After the rename PR is drafted, run all of these. Each must pass.

# 1. Build
bazel build //...

# 2. Test
bazel test //...

# 3. CLI smoke test
./scripts/run help
./scripts/run init /tmp/sqlanvil-test
ls /tmp/sqlanvil-test/   # should contain workflow_settings.yaml, NOT dataform.json

# 4. No stray references
grep -rn 'dataform' . \
  --exclude-dir=node_modules --exclude-dir=.git --exclude-dir=bazel-out \
  --exclude-dir=bazel-bin --exclude-dir=bazel-testlogs --exclude-dir=bazel-sqlanvil \
  | grep -v 'docs/rename_checklist.md' \
  | grep -v 'upstream' \
  | grep -v 'NOTICE' \
  | grep -v 'cloud.google.com/dataform'

# Expected: empty (or only allow-listed legitimate references)

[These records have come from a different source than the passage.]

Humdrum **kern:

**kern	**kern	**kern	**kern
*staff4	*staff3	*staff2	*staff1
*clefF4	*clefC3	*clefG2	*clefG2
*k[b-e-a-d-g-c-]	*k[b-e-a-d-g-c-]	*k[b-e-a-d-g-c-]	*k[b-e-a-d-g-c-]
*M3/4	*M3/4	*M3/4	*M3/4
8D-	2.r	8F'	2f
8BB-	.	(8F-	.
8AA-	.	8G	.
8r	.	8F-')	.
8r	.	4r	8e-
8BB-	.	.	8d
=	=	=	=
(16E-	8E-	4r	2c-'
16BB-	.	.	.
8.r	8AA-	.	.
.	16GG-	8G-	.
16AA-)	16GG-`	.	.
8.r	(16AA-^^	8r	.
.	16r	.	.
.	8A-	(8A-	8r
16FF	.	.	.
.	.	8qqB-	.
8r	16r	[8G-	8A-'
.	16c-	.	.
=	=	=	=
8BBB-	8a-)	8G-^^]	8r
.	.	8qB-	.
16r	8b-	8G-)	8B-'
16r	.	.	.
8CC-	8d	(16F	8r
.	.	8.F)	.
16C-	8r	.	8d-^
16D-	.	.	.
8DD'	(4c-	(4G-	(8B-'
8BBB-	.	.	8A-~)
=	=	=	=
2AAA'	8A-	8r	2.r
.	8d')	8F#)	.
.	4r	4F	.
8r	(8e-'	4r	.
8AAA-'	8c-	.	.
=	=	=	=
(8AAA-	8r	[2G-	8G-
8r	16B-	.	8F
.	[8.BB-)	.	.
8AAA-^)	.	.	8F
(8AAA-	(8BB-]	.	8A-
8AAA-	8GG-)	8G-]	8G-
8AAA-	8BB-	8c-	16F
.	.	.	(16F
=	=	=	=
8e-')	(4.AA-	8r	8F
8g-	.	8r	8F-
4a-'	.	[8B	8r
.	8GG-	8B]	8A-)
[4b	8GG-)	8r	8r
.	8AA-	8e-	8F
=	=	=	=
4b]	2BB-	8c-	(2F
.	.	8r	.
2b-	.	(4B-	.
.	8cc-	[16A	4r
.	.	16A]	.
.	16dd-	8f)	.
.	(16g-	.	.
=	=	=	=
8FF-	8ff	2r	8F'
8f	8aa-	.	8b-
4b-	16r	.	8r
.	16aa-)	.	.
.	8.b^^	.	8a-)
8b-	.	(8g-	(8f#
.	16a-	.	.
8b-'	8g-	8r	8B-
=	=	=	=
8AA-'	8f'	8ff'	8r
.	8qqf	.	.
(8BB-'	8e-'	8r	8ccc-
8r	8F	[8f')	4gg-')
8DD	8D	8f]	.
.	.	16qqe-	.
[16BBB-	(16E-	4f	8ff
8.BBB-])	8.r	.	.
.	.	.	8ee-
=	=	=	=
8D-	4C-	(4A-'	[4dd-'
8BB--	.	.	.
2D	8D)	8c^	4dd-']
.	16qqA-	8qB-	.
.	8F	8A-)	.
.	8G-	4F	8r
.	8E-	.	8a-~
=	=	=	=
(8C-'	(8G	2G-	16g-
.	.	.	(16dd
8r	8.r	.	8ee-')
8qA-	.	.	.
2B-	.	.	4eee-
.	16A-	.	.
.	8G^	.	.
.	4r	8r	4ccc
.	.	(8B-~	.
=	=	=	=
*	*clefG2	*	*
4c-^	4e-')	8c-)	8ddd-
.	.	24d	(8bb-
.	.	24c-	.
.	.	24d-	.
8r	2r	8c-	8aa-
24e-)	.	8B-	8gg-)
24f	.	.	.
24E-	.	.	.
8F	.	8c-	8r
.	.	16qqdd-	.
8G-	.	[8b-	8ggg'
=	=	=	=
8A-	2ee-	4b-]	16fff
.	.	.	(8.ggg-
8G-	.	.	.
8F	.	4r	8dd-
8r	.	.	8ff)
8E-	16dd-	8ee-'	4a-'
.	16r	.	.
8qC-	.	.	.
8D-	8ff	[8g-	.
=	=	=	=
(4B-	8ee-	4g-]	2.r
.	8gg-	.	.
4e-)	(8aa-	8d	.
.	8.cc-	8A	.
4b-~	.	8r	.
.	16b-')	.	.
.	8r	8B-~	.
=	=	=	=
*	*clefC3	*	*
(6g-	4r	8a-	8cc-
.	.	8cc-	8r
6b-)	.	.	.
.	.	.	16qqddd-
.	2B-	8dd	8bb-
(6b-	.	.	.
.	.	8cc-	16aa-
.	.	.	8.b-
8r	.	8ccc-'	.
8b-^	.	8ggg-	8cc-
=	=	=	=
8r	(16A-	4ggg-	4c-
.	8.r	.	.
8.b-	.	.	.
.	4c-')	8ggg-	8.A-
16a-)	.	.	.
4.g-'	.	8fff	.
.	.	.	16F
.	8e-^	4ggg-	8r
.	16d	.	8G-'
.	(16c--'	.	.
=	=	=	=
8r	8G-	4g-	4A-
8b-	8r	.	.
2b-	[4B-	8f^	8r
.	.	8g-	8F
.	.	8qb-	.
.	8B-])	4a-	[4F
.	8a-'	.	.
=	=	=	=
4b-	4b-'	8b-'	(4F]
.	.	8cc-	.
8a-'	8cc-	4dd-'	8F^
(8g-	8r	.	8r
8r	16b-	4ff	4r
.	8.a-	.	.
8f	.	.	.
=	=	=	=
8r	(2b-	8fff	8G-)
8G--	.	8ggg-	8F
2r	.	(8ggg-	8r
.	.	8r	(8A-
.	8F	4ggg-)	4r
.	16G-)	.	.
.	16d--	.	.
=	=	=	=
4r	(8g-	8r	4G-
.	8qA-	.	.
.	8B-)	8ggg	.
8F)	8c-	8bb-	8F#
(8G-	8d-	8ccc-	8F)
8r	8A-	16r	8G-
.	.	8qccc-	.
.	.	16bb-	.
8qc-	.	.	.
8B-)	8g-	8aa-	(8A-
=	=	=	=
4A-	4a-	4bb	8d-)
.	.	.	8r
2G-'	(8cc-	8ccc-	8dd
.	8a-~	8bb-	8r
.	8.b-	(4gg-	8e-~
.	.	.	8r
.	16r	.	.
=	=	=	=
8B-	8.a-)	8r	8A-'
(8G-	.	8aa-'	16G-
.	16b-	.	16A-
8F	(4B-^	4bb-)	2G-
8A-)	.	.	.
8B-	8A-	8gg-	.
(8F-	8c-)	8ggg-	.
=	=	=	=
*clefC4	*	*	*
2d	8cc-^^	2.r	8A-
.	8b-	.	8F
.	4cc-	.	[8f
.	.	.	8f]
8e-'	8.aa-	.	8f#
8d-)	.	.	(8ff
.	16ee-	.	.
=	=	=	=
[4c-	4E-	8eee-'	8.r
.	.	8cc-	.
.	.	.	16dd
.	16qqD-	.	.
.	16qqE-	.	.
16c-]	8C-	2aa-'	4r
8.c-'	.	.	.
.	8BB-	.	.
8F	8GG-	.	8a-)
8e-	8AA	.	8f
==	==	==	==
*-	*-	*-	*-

# 5. No `df/` import paths remain
grep -rn '"df/' --include='*.ts' --exclude-dir=node_modules --exclude-dir='bazel-*' .
# Expected: empty

Out of Scope (Defer to Later PRs)

  • Postgres adapter implementation — that's PR 2 (adapter/postgres-first-class).
  • Supabase variant — PR 3 (adapter/supabase-variant).
  • New proto messages (PostgresOptions, SupabaseOptions, WarehouseConfig) — also PR 2.
  • VSCode extension actual feature work — only the rename happens here.
  • Marketing site (sqlanvil-com/) content rewrite — separate concern.

Risk Notes

  • Upstream merges become harder after this PR. Every cherry-pick from upstream/main will conflict on package names, imports, BUILD labels. Mitigation: pull all desired upstream changes first, merge cleanly, then start the rename.
  • The wire-format change to dataform_core_versionsqlanvil_core_version means any compiled graph proto file from upstream Dataform won't deserialize. Acceptable since sqlanvil isn't claiming proto compatibility with upstream.
  • Bazel cache invalidates entirely after directory moves. First post-rename build will be slow (cold cache).